I was famished and it was getting late in the afternoon so I decided to head to my local Subway for lunch. I walked in and greeted the familiar crew of young college age guys who work the day shift. Today was slightly different as there was a new guy who had joined the shift, he was very young and seemed like a nice guy. He threw his plastic gloves on and quickly uttered his newly learned cadence stuttering as he went. I ordered the usual and moved down the line thanking him for his quickness and made him feel as comfortable as any person could on their first day. He quickly moved to the woman behind me who had just arrived in a flurry with a page long order for what seemed like an entire office or the kids who lived in her shoe.
She wore a expensive business suit and answered her cell phone literally a half dozen times in the short time she was there. The newbie Subway recruit did his best to accommodate her, but despite his best efforts she torn into him like a newborn wildebeest being chased by a lioness. She started off correcting him and then progressed to insulting him. In just a few minutes she was sighing, attacking and generally being a real pain in the....well you know. I was watching her is disbelief while she continued to show her frustration with this poor guy. He did the best he could, but was clearly in shock from what he had to endure. He looked like a deer in the headlights and in spite of me knowing nothing about him I felt really bad for what he had to endure.
My life is often consumed with closings, applications, clients calls, and in between. But for just a moment I was completely stuck on what this kid who was making $6.25 an hour and what he was going through.

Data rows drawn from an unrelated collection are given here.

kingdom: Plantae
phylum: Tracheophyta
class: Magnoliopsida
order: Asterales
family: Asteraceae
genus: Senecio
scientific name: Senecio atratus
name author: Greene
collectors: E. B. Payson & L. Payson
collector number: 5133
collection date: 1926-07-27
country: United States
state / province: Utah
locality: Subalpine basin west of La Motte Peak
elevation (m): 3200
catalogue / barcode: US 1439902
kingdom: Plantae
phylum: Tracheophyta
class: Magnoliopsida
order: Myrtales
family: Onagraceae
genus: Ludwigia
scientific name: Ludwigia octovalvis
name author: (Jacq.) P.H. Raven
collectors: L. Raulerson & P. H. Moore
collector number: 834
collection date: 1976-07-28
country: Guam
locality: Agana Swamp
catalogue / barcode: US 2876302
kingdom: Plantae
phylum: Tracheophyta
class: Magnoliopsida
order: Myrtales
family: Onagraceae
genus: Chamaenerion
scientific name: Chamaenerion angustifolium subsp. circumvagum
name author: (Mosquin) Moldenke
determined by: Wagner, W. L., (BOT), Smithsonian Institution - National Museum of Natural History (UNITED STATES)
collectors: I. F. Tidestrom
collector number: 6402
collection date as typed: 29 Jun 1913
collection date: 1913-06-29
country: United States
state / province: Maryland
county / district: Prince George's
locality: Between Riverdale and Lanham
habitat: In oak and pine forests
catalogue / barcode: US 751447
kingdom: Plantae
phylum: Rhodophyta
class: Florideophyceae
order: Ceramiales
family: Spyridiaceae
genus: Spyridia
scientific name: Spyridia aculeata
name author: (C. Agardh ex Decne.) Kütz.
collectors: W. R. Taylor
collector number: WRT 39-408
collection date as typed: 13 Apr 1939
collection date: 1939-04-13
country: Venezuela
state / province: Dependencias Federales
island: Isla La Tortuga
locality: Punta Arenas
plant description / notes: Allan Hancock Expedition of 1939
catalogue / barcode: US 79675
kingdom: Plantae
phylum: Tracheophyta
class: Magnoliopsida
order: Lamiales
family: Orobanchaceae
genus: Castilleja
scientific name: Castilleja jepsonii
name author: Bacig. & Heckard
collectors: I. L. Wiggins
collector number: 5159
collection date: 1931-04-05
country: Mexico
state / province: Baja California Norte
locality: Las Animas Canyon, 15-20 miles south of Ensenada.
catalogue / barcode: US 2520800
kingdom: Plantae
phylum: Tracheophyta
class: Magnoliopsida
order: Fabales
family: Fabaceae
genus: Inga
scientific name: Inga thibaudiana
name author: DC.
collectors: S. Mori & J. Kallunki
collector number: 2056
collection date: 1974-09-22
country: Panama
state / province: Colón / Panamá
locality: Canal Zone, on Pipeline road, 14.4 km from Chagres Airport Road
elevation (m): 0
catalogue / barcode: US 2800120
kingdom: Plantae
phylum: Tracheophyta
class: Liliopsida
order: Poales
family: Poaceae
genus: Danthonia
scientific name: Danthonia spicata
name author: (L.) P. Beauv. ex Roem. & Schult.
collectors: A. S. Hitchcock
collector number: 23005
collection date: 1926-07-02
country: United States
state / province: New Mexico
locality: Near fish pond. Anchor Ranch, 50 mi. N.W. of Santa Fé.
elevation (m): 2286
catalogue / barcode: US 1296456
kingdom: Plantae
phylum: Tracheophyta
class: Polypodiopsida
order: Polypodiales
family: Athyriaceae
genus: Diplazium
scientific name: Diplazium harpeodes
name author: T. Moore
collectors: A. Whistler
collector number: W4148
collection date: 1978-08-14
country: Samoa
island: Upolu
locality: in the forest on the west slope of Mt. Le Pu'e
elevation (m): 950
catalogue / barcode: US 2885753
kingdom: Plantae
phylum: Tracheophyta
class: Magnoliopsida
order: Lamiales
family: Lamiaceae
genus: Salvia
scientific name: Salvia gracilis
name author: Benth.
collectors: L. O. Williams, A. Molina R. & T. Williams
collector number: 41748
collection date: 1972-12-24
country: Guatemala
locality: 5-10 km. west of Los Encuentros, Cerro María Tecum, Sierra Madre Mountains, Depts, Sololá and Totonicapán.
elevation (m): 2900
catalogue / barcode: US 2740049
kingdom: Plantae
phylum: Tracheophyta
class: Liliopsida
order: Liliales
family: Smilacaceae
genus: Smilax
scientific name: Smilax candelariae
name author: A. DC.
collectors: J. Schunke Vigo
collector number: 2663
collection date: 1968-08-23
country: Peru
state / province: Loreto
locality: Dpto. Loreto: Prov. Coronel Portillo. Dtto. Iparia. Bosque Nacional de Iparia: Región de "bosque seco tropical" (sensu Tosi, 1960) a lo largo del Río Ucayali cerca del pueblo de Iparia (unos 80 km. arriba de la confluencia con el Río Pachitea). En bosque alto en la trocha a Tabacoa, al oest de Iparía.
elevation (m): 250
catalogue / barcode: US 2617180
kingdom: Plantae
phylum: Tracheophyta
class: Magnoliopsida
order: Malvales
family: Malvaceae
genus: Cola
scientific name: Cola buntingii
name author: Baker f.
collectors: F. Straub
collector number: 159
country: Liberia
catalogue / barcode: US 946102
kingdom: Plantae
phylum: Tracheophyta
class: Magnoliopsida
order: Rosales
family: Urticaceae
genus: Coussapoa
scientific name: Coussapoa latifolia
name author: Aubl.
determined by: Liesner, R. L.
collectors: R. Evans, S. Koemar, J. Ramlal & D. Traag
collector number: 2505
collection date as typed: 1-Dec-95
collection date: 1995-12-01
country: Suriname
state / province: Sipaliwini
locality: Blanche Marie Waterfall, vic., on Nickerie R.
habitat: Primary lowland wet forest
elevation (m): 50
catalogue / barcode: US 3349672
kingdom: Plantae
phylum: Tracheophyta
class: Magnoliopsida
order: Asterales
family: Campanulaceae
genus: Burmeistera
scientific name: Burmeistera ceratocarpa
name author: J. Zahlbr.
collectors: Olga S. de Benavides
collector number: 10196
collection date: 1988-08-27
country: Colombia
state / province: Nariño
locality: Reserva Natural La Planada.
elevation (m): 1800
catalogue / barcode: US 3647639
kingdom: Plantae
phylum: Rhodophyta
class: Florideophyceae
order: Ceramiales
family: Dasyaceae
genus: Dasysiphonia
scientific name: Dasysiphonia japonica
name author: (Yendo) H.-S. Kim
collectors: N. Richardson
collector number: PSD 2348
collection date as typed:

I still remember when I was his age and I had started my first job. I was a file clerk for a national law firm who was charged with the duty of putting 20,000 pieces of paper in their respective files. It was a menial task, but to me it was the start of something big. It was the start of my adulthood and I wanted to be respected for it even though it wasn't much. I remember being proud to tell people about the fact that I was making my own money and I had bought my first car. It is hard to believe that all those years ago I was so proud of such a menial job. But was there anything really wrong with being proud of my small beginnings? I believe there is a better question, do people like the newbie at Subway deserve to be treated that way simply because of where they work or how much money they make?
To best answer that question is to ask a question. What if that was you? What if you were the one who was forced to trade roles and you had to deal with people disrespecting you all day long and still wear a smile? Sure we get that to an extent in our own lines of business, but it is so much different for an entry level sub maker. I would challenge each and every one of you to today make a conscious decision to treat those around you as you would want to be treated. I think sometimes we forget that there was a day when we were the ones who were starting off in the wide world of adulthood. Don't ever forget where you came from and remember that those around you are always looking up to you.
Just before I left I gave that young man a $20 bill and told him to shrug it off and that he did a great job. He looked at me like I was handing him his Red Ryder BB Gun on Christmas and shook my hand. It wasn't much but I knew he would remember that for a long time to come, and it reminded me of when I first started my career as an adult.
Never forget to treat those around you as you would want to be treated and you will see the same future grow within them that you now live.